Designing A Simple Url Shortening Service A TinyURL Approach - System Design

Requirements

Functional Requirements:

Create a short URL for a given long URL.
Return the long URL associated with a given short URL.

Non-Functional Requirements:

High Availability: The system must be available 24/7 (e.g., 99.99%).

Low Latency: Redirects must occur in less than 100 ms.

Read-Heavy: The read-to-write ratio is approximately 100:1.
Horizontal Scalability: The system must support horizontal scaling to handle growing data volumes (billions of records) and traffic without compromising performance.

API Design

POST /api/v1/shorten — Create a link. Accepts long_url, returns short_url.

GET /{short_url_id} — Redirect. Returns a 302 Found status and a Location header.

High-Level Design

Entry Layer: We use an API Gateway and a Load Balancer to accept requests from clients, handle SSL certificates, and distribute traffic to the application servers.

Application Services:

Write Service: Creates short links, interacts with the ID Generator, and stores data in the database.

Read Service: Processes redirects, first checking Redis and then the DB.

Storage Layer: We use NoSQL (Cassandra/DynamoDB) for horizontal scaling and high-speed storage of billions of links.

Detailed Component Design

Key Generation: We use Base62 encoding. For a 7-character ID, we get 62^7 (about 3.5 trillion) unique combinations. Caching: Using Redis to cache “hot” links. Since 20% of links typically generate 80% of traffic, the cache will significantly reduce the load on the database.

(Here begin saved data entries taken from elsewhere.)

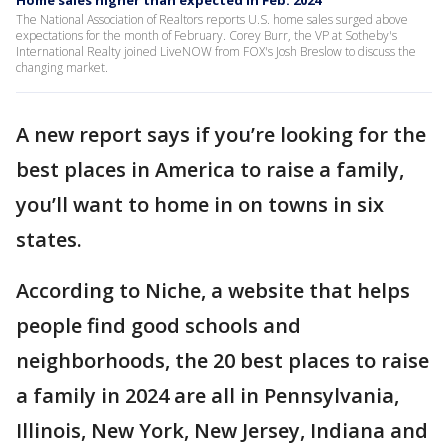
Home sales higher than expected in Feb. 2024
The National Association of Realtors reports U.S. home sales surged above
expectations for the month of February. Corey Burr, the VP at Sotheby's
International Realty joined LiveNOW from FOX's Josh Breslow to discuss the
changing market.
A new report says if you’re looking for the
best places in America to raise a family,
you’ll want to home in on towns in six
states.
According to Niche, a website that helps
people find good schools and
neighborhoods, the 20 best places to raise
a family in 2024 are all in Pennsylvania,
Illinois, New York, New Jersey, Indiana and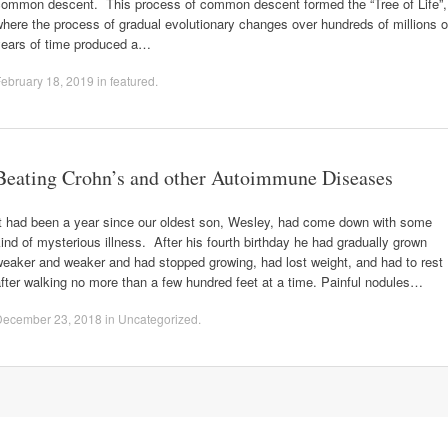
common descent. This process of common descent formed the “Tree of Life”,
here the process of gradual evolutionary changes over hundreds of millions o
years of time produced a…
ebruary 18, 2019
in
featured
.
Beating Crohn’s and other Autoimmune Diseases
It had been a year since our oldest son, Wesley, had come down with some
ind of mysterious illness. After his fourth birthday he had gradually grown
eaker and weaker and had stopped growing, had lost weight, and had to rest
fter walking no more than a few hundred feet at a time. Painful nodules…
December 23, 2018
in
Uncategorized
.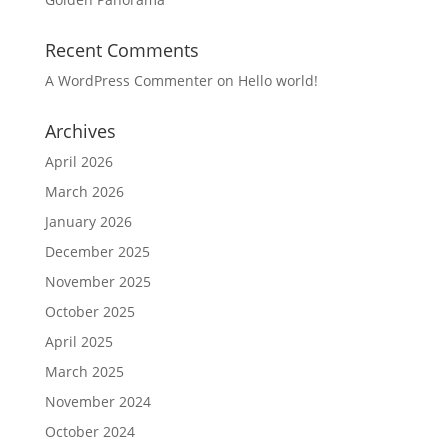
Recent Comments
A WordPress Commenter
on
Hello world!
Archives
April 2026
March 2026
January 2026
December 2025
November 2025
October 2025
April 2025
March 2025
November 2024
October 2024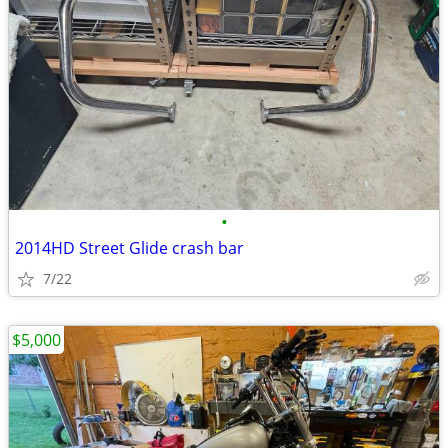
•
2014HD Street Glide crash bar
7/22
$5,000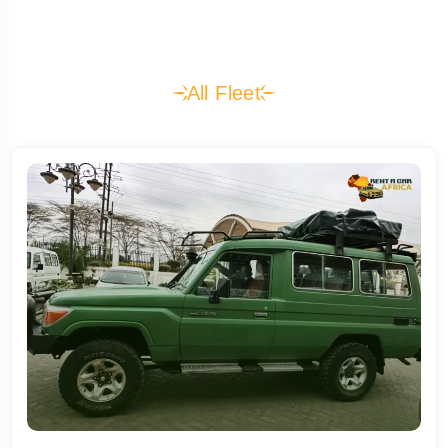
All Fleet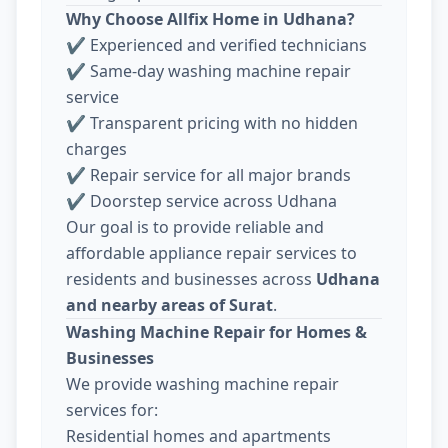
Why Choose Allfix Home in Udhana?
✔ Experienced and verified technicians
✔ Same-day washing machine repair
service
✔ Transparent pricing with no hidden
charges
✔ Repair service for all major brands
✔ Doorstep service across Udhana
Our goal is to provide reliable and
affordable appliance repair services to
residents and businesses across
Udhana
and nearby areas of Surat
.
Washing Machine Repair for Homes &
Businesses
We provide washing machine repair
services for:
Residential homes and apartments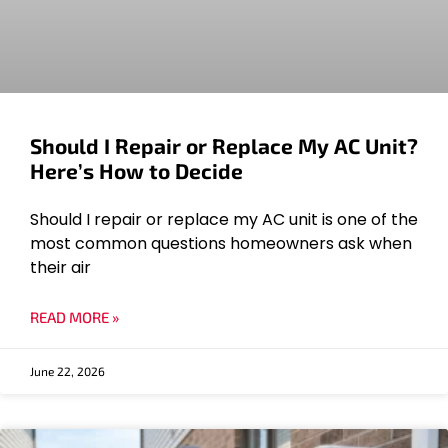
Should I Repair or Replace My AC Unit?
Here’s How to Decide
Should I repair or replace my AC unit is one of the
most common questions homeowners ask when
their air
READ MORE »
June 22, 2026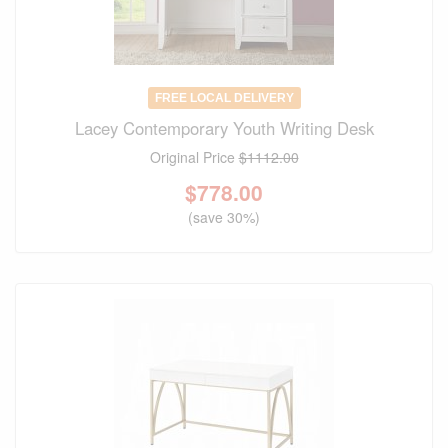
FREE LOCAL DELIVERY
Lacey Contemporary Youth Writing Desk
Original Price
$1112.00
$
778.00
(save 30%)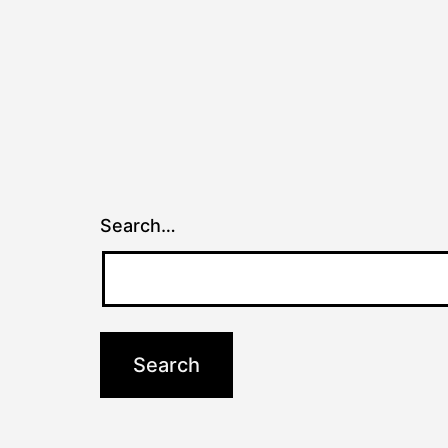
Search…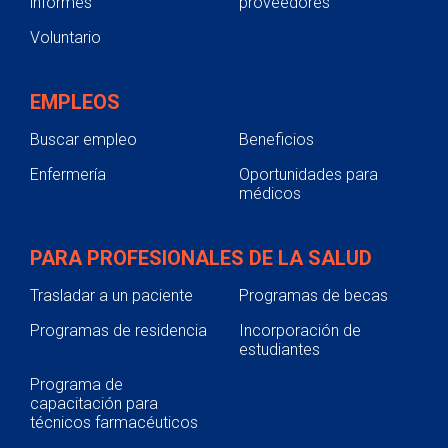
informes
proveedores
Voluntario
EMPLEOS
Buscar empleo
Beneficios
Enfermería
Oportunidades para
médicos
PARA PROFESIONALES DE LA SALUD
Trasladar a un paciente
Programas de becas
Programas de residencia
Incorporación de
estudiantes
Programa de
capacitación para
técnicos farmacéuticos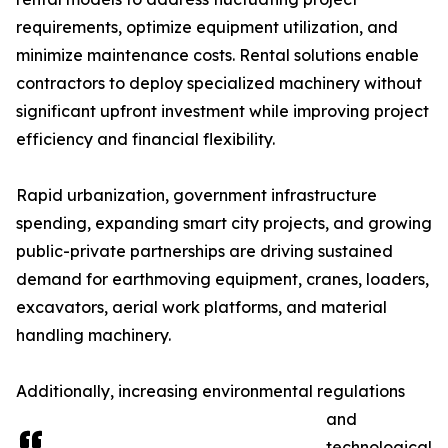
requirements, optimize equipment utilization, and
minimize maintenance costs. Rental solutions enable
contractors to deploy specialized machinery without
significant upfront investment while improving project
efficiency and financial flexibility.
Rapid urbanization, government infrastructure
spending, expanding smart city projects, and growing
public-private partnerships are driving sustained
demand for earthmoving equipment, cranes, loaders,
excavators, aerial work platforms, and material
handling machinery.
Additionally, increasing environmental regulations
and
technological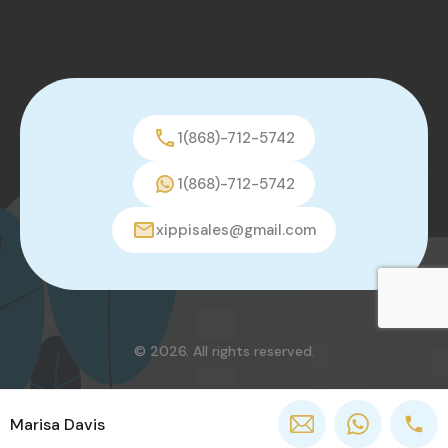
1(868)-712-5742
1(868)-712-5742
xippisales@gmail.com
© 2026. All rights reserved.
Marisa Davis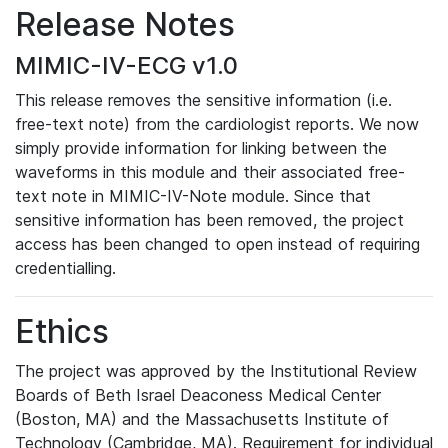
Release Notes
MIMIC-IV-ECG v1.0
This release removes the sensitive information (i.e.
free-text note) from the cardiologist reports. We now
simply provide information for linking between the
waveforms in this module and their associated free-
text note in MIMIC-IV-Note module. Since that
sensitive information has been removed, the project
access has been changed to open instead of requiring
credentialling.
Ethics
The project was approved by the Institutional Review
Boards of Beth Israel Deaconess Medical Center
(Boston, MA) and the Massachusetts Institute of
Technology (Cambridge, MA). Requirement for individual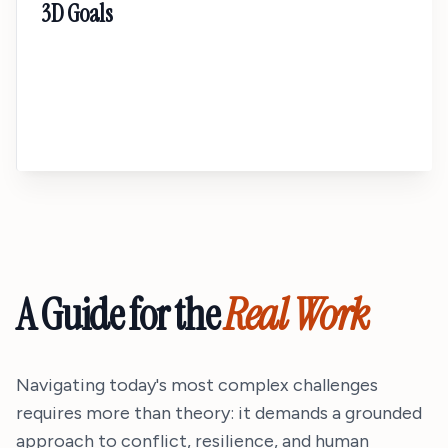
3D Goals
A transformational talk about moving beyond
SMART goals. Design a life around purpose,
process, and proof so your deepest ambitions
actually stick.
A Guide for the
Real Work
Navigating today's most complex challenges
requires more than theory: it demands a grounded
approach to conflict, resilience, and human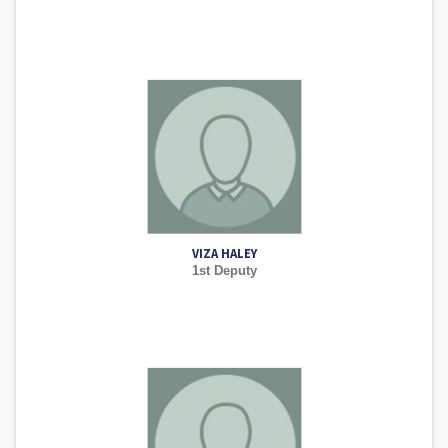
VIZA HALEY
1st Deputy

ID Collision & Concurrency: To avoid collisions under high load, we use a Distributed ID Generator (such as Snowflake ID or the KGS—Key Generation Service), which reserves key ranges in server memory.

Fault Tolerance: If one key generator fails, the servers use pre-reserved ID blocks from memory, allowing the system to operate autonomously.

Cache Strategy: We use the LRU (Least Recently Used) policy to remove old keys. To protect against “Cache Stampede,” we set a random TTL (Time-to-Live) for each entry.

Rate Limiting: We implement the Token Bucket algorithm at the API Gateway level to limit the number of requests from a single IP address and protect the system from abuse.